(RECORDS TO PROCESS)

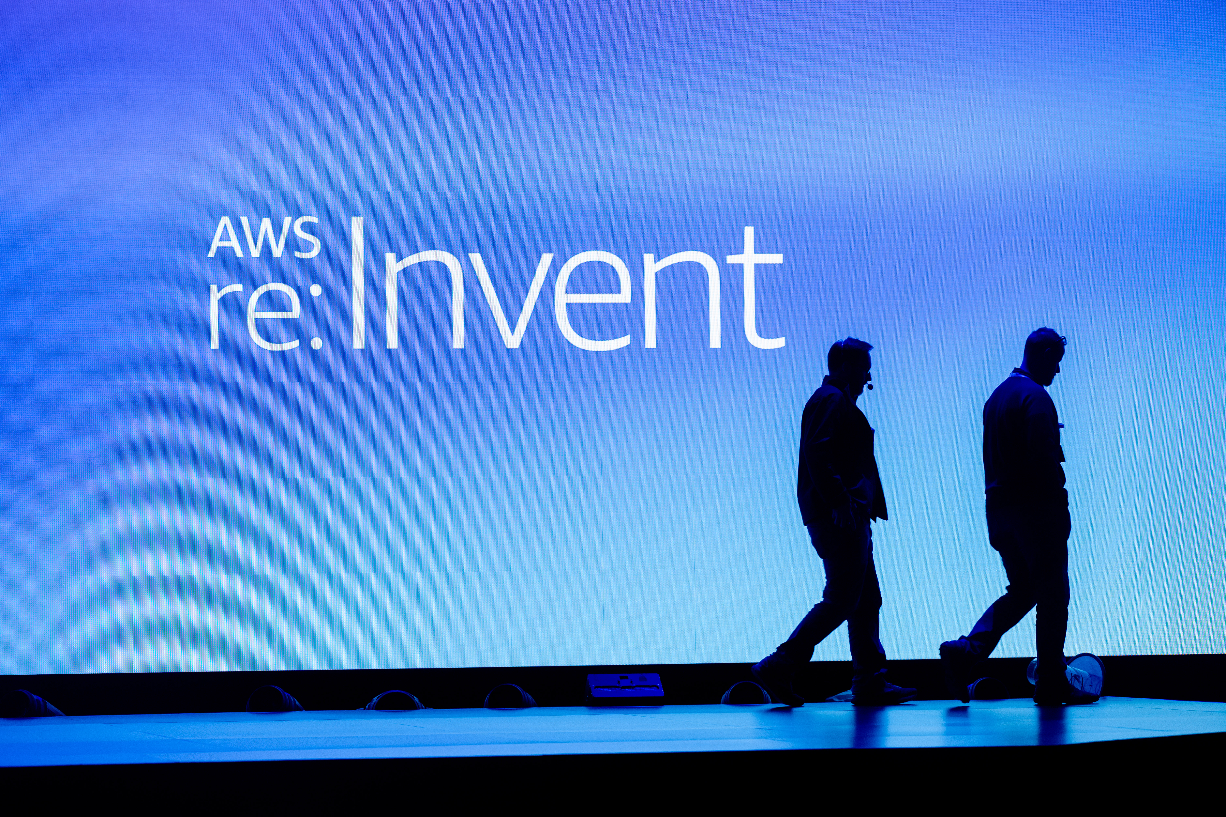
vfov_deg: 9.5
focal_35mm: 145
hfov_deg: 14.2
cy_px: 408
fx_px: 4938
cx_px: 613
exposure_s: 1/250
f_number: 4
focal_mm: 145
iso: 6400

(End RECORDS TO PROCESS)

EXERCISE: Return each line of the material exactly as written; exclude the pictures.

TASK RESPONSE:
vfov_deg: 9.5
focal_35mm: 145
hfov_deg: 14.2
cy_px: 408
fx_px: 4938
cx_px: 613
exposure_s: 1/250
f_number: 4
focal_mm: 145
iso: 6400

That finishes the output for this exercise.